━━ Supplied records

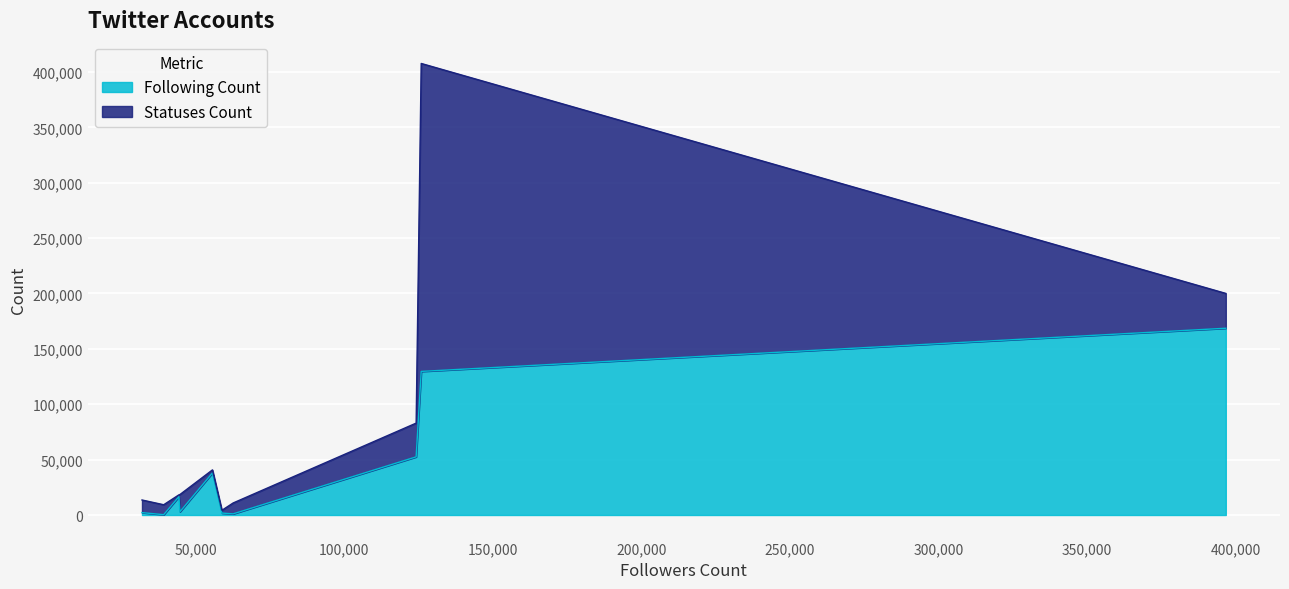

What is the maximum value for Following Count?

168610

━━━━
━━ Supplied records

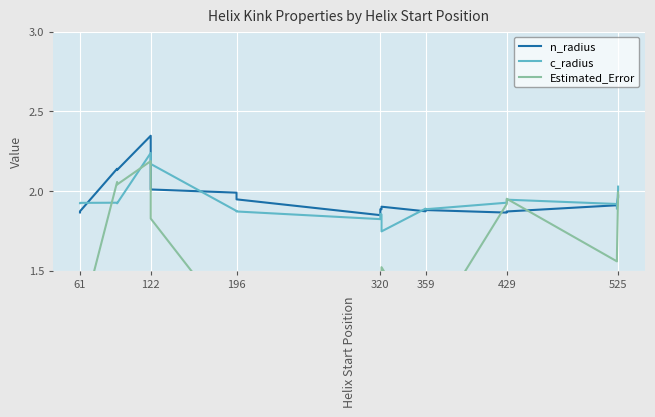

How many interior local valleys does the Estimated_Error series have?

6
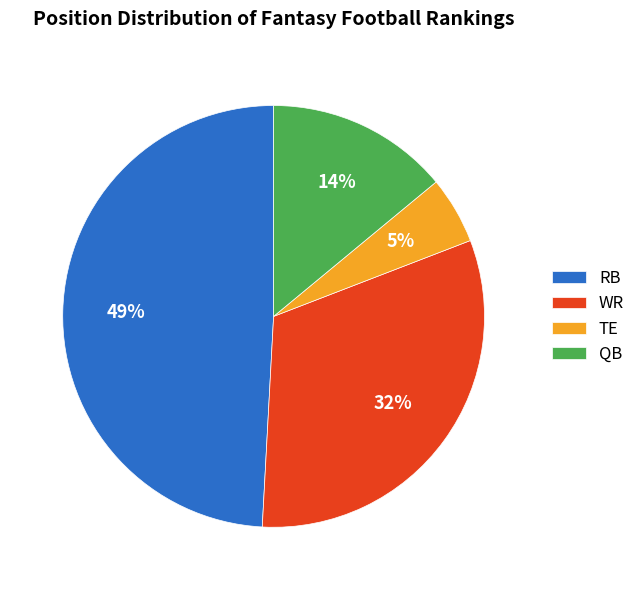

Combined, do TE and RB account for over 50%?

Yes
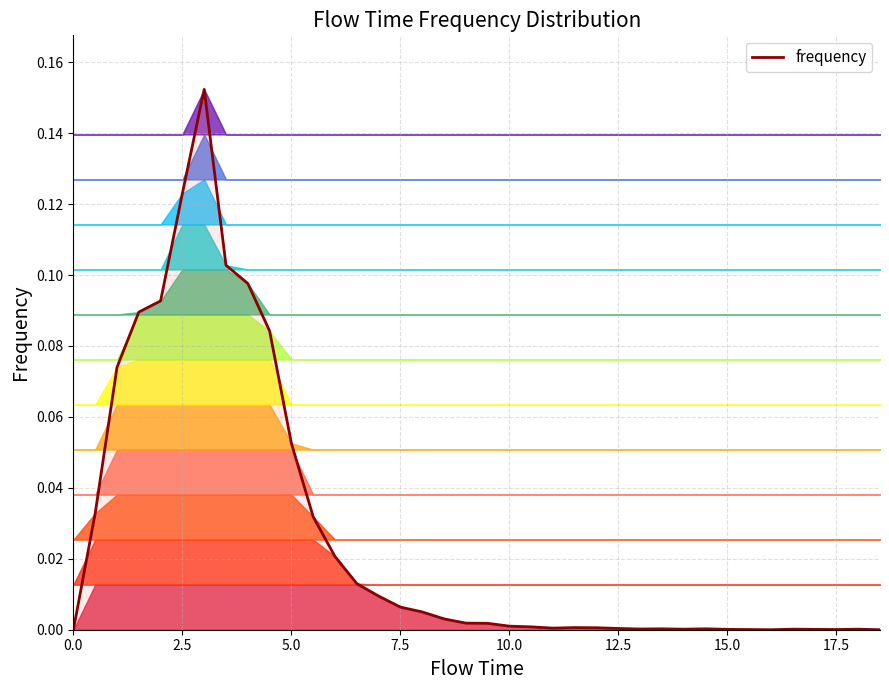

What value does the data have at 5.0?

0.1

━━━━

**Aim of the exercise**
Locate every line in the records above that contains the word "does" and copy each of those lines out in full.

**Response box**
How many interior local valleys does the Estimated_Error series have?
What value does the data have at 5.0?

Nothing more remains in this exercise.